Her recovery from the ravages of grief and four years of physical exhaustion was long and painful, not helped by her plunge back into hard work at Oxford almost at once. But it was helped by a relationship she formed there: her enduring friendship with the novelist-to-be Winifred Holtby. Both young women had brought their parents to heel by then, so after Oxford Brittain's father helped her financially to start life in London, where she shared a studio flat with Holtby, and they both scraped enough money to live on by part-time teaching and lecturing.

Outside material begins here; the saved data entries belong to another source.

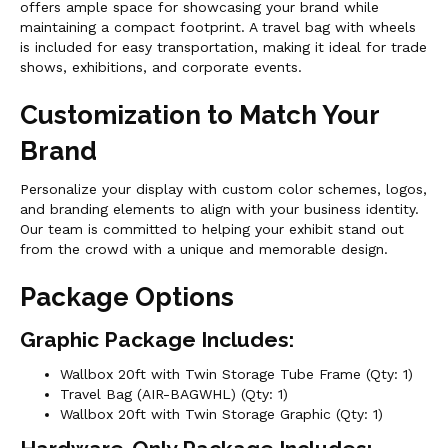
offers ample space for showcasing your brand while
maintaining a compact footprint. A travel bag with wheels
is included for easy transportation, making it ideal for trade
shows, exhibitions, and corporate events.
Customization to Match Your
Brand
Personalize your display with custom color schemes, logos,
and branding elements to align with your business identity.
Our team is committed to helping your exhibit stand out
from the crowd with a unique and memorable design.
Package Options
Graphic Package Includes:
Wallbox 20ft with Twin Storage Tube Frame (Qty: 1)
Travel Bag (AIR-BAGWHL) (Qty: 1)
Wallbox 20ft with Twin Storage Graphic (Qty: 1)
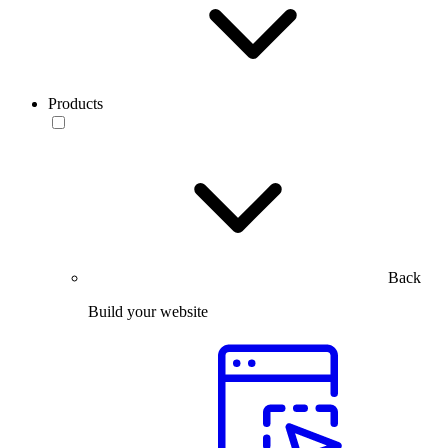
Products
Back
Build your website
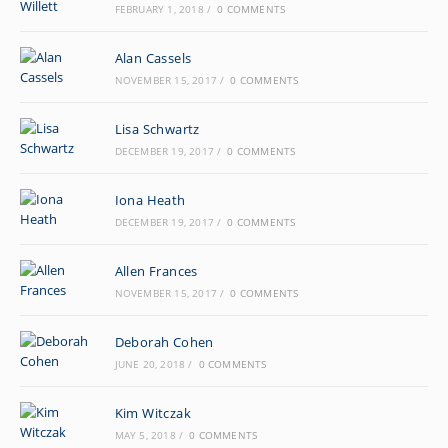
FEBRUARY 1, 2018
/
0 COMMENTS
Alan Cassels
NOVEMBER 15, 2017
/
0 COMMENTS
Lisa Schwartz
DECEMBER 19, 2017
/
0 COMMENTS
Iona Heath
DECEMBER 19, 2017
/
0 COMMENTS
Allen Frances
NOVEMBER 15, 2017
/
0 COMMENTS
Deborah Cohen
JUNE 20, 2018
/
0 COMMENTS
Kim Witczak
MAY 5, 2018
/
0 COMMENTS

These activities bought time for what really mattered: turning themselves into writers. Holtby was a novelist by nature. Brittain forced herself to write two novels which got published, but was more at home as a journalist - a columnist rather than a reporter - and was soon writing and lecturing on behalf of the League of Nations, which seemed at the time a useful way of working towards world peace. And, as her daughter Shirley Williams says in her introduction to the new edition of Testament of Youth, she would continue all her life "writing, campaigning, organising against war".
Although still in her 20s, she was convinced that she would never marry. She didn't want to - loving meant suffering, so out with it! She saw this as a tragic decision and therefore, given as she was to extremes, she embraced it with a martyr's enthusiasm. So there is inevitably something slightly comic in the fact that, once she had established that he revered work for the equality of women and the economic security of the working man, and that he also granted that her work was more important than any domestic involvement, she capitulated (though grudgingly) to the wooing of George Catlin, and married him. Cross though she might have been at the time if forced to admit it, this does make a satisfyingly happy ending to her wonderful book.